Alors, nous, on n'a pas vocation à être compétitif avec de l'hydrogène produit par gaz naturel, par craquage du méthane dans le cas d'espèces, souvent importées. Nous, on doit être compétitif par rapport aux autres solutions bas carbone qui sont sur le marché. Et donc, notre promesse à nos clients, c'est bien celle-là, c'est celle de produire, encore une fois, des solutions qui ont une vraie empreinte carbone négative, entre guillemets, en tout cas beaucoup plus faible que les références fossiles. On a une obligation de décarboner au moins 70% par rapport aux références fossiles et de le faire de manière le plus efficace et le plus compétitif possible par rapport aux autres options qui peuvent exister pour nos clients.
D'accord, je comprends. Est-ce qu'on peut revenir un petit peu aussi sur l'histoire d'Elyse Energy, quand même ? Ça a été créé il y a seulement quelques années. Est-ce que vous pouvez revenir un petit peu dessus ? D'abord, quand est-ce que ça a été créé ? Vous étiez combien au tout début ?

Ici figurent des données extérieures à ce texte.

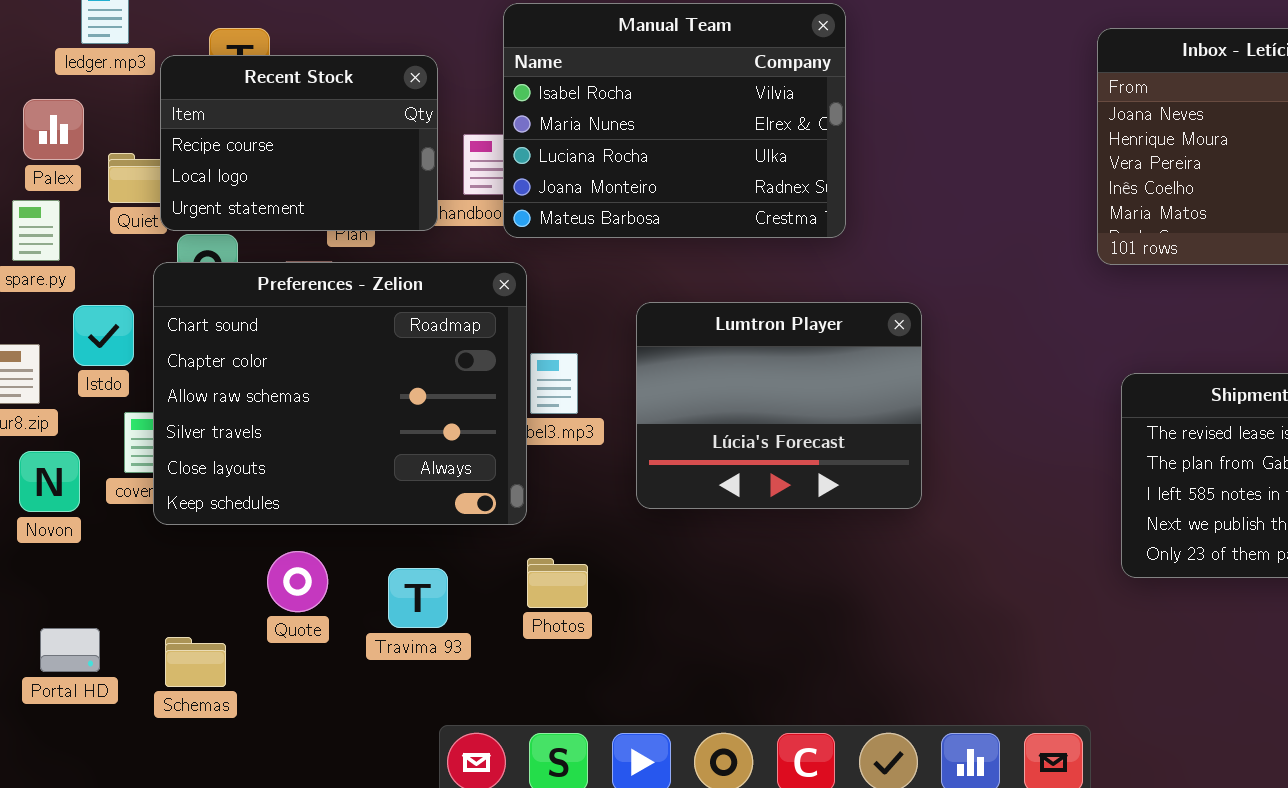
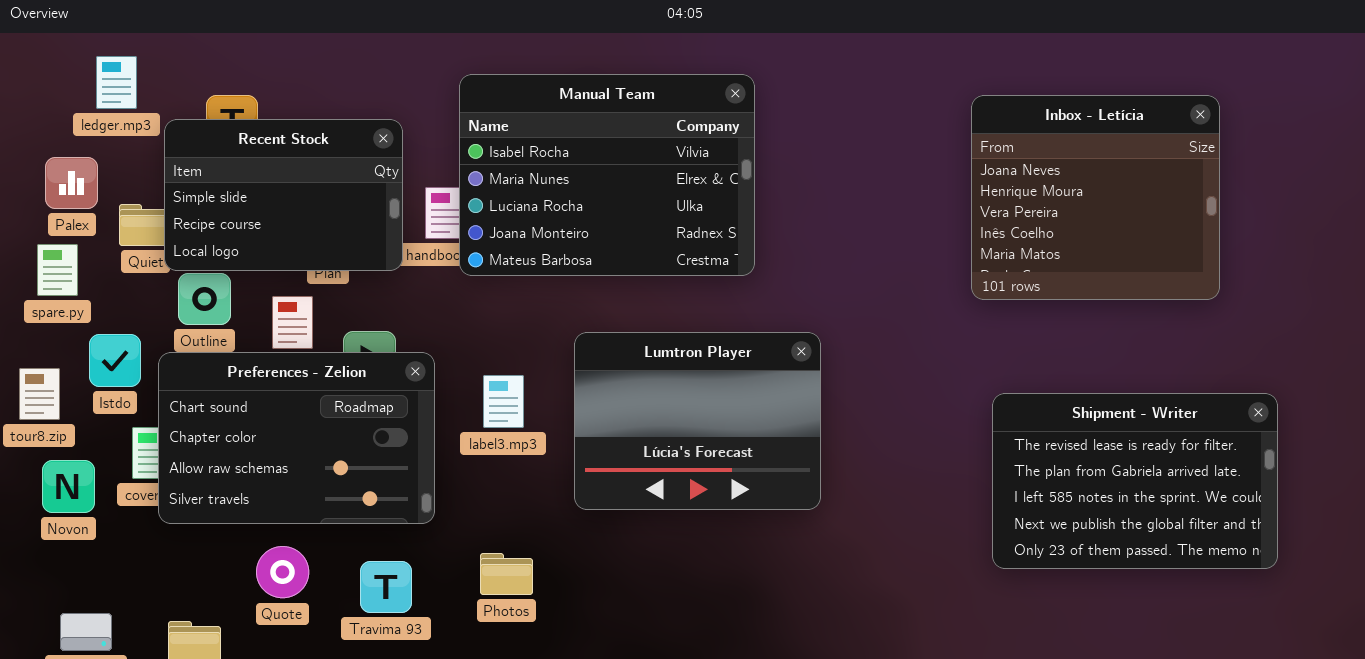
Recent Stock: [160,55,438,231] -> [164,119,403,271], scrolled up 1 row
Preferences - Zelion: [153,262,527,525] -> [158,352,435,524], resized

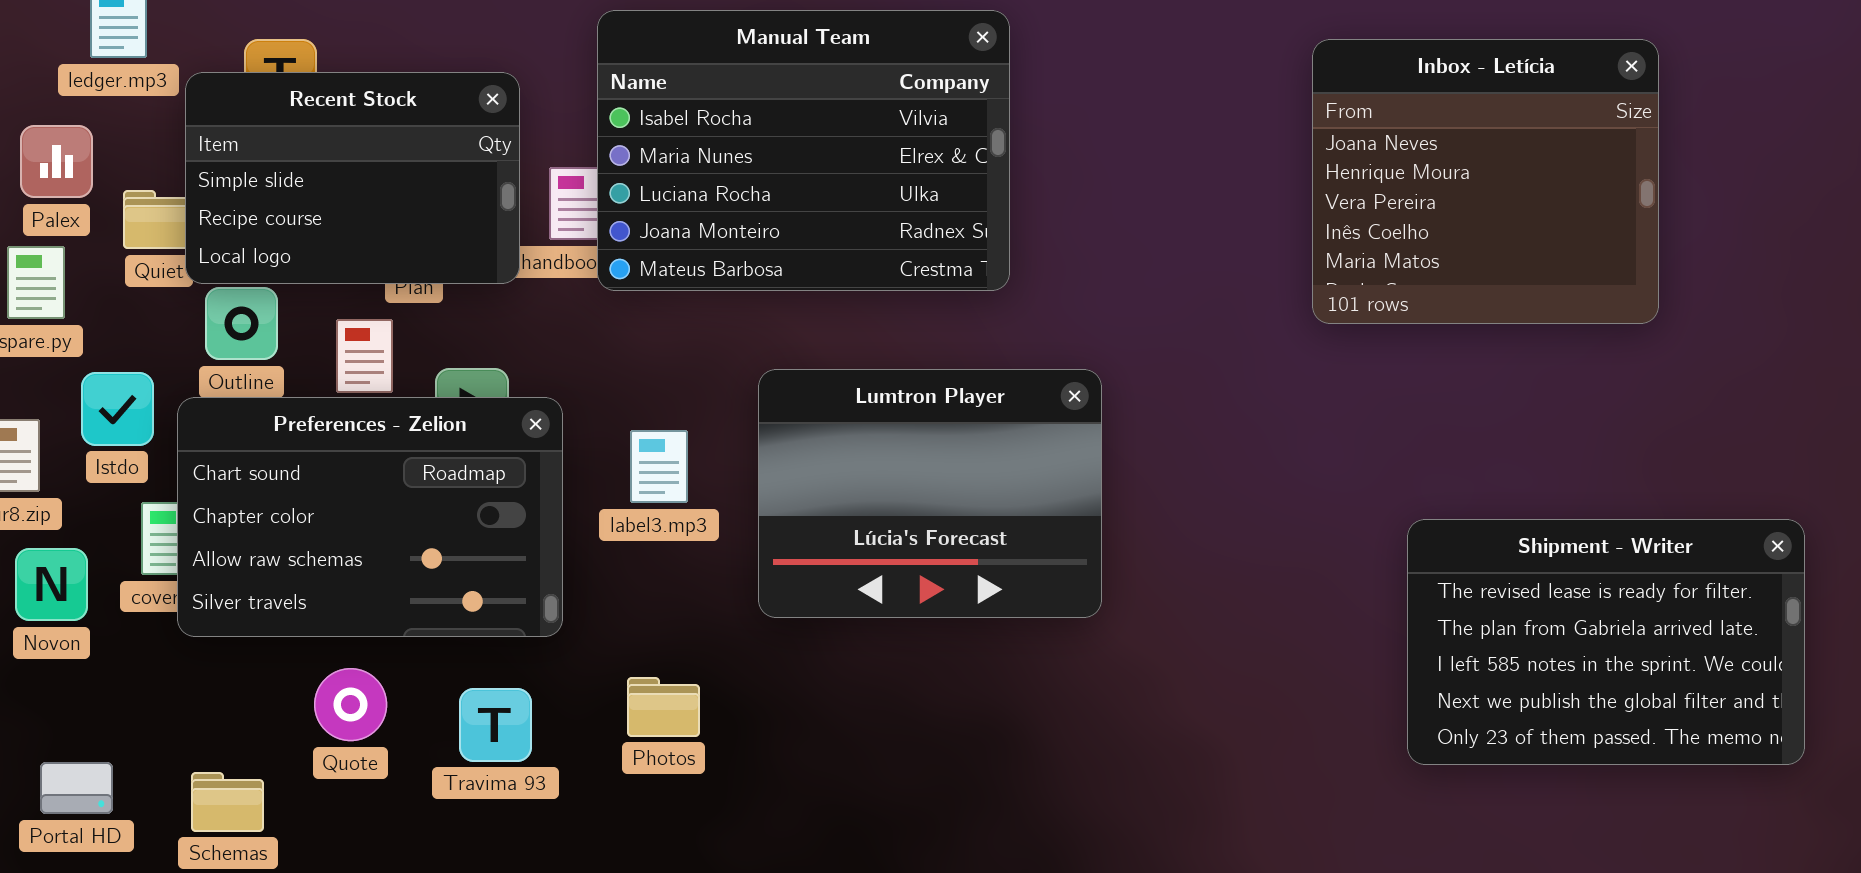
Shipment - Writer: [992,393,1278,569] -> [1407,519,1805,765], moved

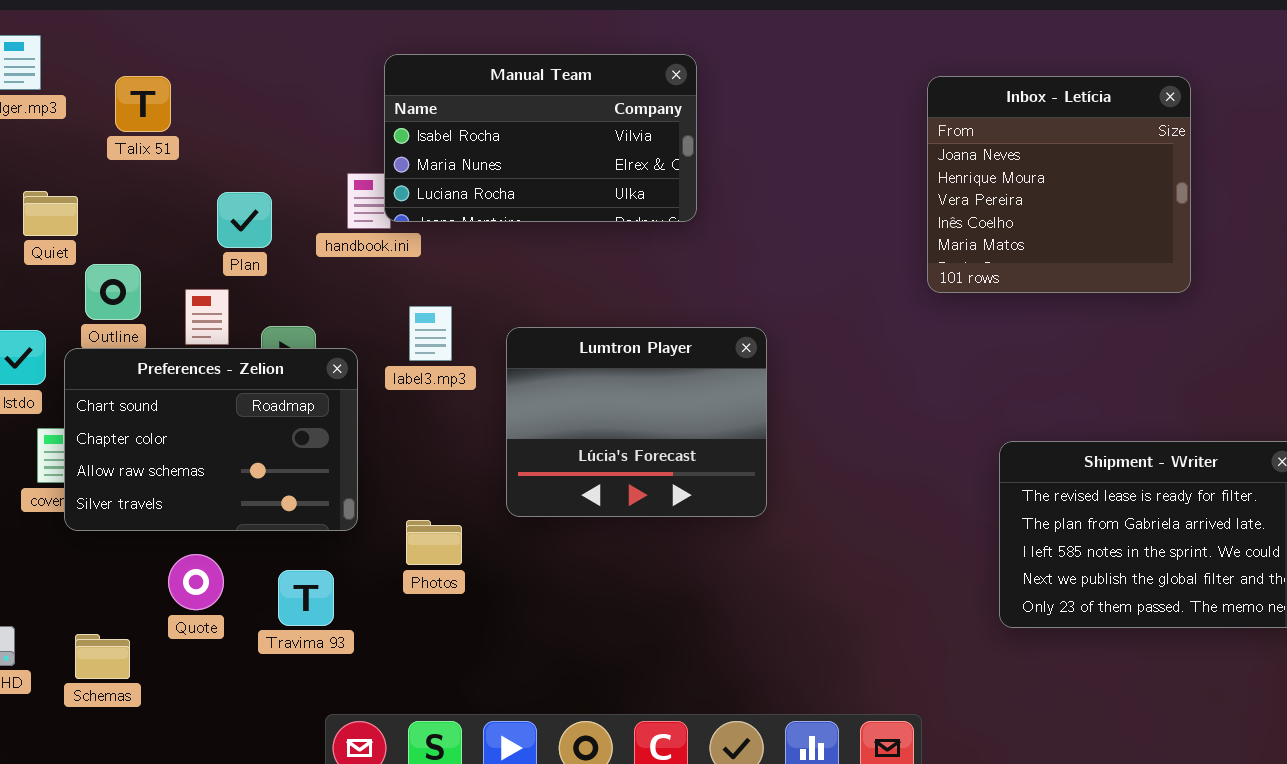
Manual Team: [597,10,1010,291] -> [384,54,697,222], resized
Recent Stock: [185,72,520,284] -> none, closed
label3.mp3: [630,430,688,503] -> [409,306,452,361], moved
Photos: [627,677,700,737] -> [406,520,462,565], moved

Alors, Elyse Energy, c'est une entreprise qui a été créée en octobre 2020, donc il y a un petit peu plus de trois ans. On est cinq associés. On a une soixantaine de collaboratrices et de collaborateurs aujourd'hui sur nos différents bureaux et notamment à Lyon, où se trouve le siège social de l'entreprise. Et l'histoire d'Elyse, c'est la rencontre entre ces différences associées, et notamment moi qui travaillais depuis une quinzaine d'années sur le secteur de l'hydrogène, sur les e-fuels dans l'industrie et puis dans le cadre de mes recherches académiques. Et puis celle de mes associés qui, dans leur vie précédente, ont développé des opérateurs indépendants d'électricité renouvelable, notamment solaire et éolien pour Pascal Pénicaud, notre président chez Tenergie, et dans le biométhane pour l'un de nos autres associés, Cédric de Saint-Jouan. Et donc ces deux opérateurs qui étaient très importants, et eux voulaient continuer à amorcer des filières, à faire émerger des solutions dont on est convaincu qu'elles sont nécessaires pour répondre au défi du changement climatique. Et donc on a décidé de s'associer pour développer Elyse Energy et apporter ces solutions-là à nos clients.
Et vos perspectives, en deux mots, parce qu'on approche déjà de la fin, comment est-ce que pourrait être Elyse Energy dans deux, trois, quatre ans, à court et moyen terme finalement ?
D'abord, le premier enjeu d'Elyse Energy, on est sur des projets au long cours, vous avez annoncé les éléments d'investissement, c'est des projets qui prennent du temps, donc les mises en service des premiers projets sont attendues en 2028. Donc le vrai enjeu de l'entreprise, c'est d'abord d'être au rendez-vous de l'industrialisation, donc de répondre aux différentes phases qui sont à venir, notamment celle du financement, et puis ensuite celle de la construction et de l'exploitation. Et puis par ailleurs, on a un portefeuille de projets qui est un peu plus large, en France d'une part, mais aussi de l'autre côté des Pyrénées, en Espagne, au Portugal. Donc c'est de continuer à nous développer pour répondre aux besoins du secteur.